H. Nothing in this section shall be construed to require the use of preexisting conditions or prohibit the use of preexisting conditions that are more favorable to the insured than those specified in this section.

History: Laws 1984, ch. 127, § 426; 1990, ch. 110, § 3; 1993, ch. 126, § 4; 1994, ch. 75, § 27; 2008, ch. 87, § 1.

ANNOTATIONS

The 2008 amendment, effective July 1, 2008, in Subsection A, required that comprehensive major medical policies provide that no misstatements made by the applicant shall be used to void the policy or to deny a claim and that if the misstatement was not fraudulent or willful, authorized the issuer to prospectively rate and collect the premium that would have been due if the misstatement had not been made; and in Subsection B, required that policies other than comprehensive major medical policies contain the stated provision.

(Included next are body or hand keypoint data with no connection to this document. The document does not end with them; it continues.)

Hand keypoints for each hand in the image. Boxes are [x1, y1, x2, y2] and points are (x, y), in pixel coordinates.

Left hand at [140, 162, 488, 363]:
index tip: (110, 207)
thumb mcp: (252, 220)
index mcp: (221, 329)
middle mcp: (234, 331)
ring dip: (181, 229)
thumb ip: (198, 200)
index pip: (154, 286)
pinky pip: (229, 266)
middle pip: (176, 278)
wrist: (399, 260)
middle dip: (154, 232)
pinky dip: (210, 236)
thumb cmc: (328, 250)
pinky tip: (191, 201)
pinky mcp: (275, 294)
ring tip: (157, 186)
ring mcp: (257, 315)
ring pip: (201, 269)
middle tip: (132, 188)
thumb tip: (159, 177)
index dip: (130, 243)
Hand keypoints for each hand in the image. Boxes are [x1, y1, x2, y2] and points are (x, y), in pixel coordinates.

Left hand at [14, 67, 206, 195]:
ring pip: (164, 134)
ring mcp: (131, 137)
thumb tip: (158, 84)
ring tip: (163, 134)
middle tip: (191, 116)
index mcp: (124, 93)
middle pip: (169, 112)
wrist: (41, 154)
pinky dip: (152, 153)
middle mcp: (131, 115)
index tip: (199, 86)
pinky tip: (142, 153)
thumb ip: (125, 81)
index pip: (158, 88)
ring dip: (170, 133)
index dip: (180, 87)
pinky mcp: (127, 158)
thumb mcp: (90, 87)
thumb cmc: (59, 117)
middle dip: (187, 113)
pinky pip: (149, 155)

The 1994 amendment, effective January 1, 1995, in Subsection B, inserted the language beginning "For individual" preceding "no claim" in the first sentence, added the second sentence, and added Paragraphs B(1) and B(2); rewrote the introductory language of Subsection C preceding "contain provisions", which formerly read "An individual policy may, in lieu of the provisions stated in Subsection B of this section,"; deleted the former second sentence in Paragraph C(2), which read "This shall not be construed to prohibit preexisting condition provisions that are more favorable to the insured"; and added Subsections D and E.

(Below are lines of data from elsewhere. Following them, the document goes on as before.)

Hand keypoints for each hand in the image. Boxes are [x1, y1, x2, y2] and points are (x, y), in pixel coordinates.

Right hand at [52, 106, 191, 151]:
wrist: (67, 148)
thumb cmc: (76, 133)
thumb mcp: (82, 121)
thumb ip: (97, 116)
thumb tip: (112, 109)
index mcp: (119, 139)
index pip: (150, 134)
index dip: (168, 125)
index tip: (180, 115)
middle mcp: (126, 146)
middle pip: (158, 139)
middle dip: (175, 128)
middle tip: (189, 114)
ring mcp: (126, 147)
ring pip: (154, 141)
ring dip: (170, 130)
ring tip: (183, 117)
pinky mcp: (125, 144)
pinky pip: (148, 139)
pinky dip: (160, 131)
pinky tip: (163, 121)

Applicability.Laws 1994, ch. 75, § 36 makes the provisions of §§ 26 to 34 of the act applicable to all plans and policies delivered, issued for delivery or renewed on or after January 1, 1995.

The 1993 amendment, effective June 18, 1993, inserted "disclosed on the application" in Subsection B.

Law reviews. — For note and comment, "Why the Recession of Health Insurance Policies is not an 'Equitable' Remedy," see 40 N.M. L. Rev. 363 (2010).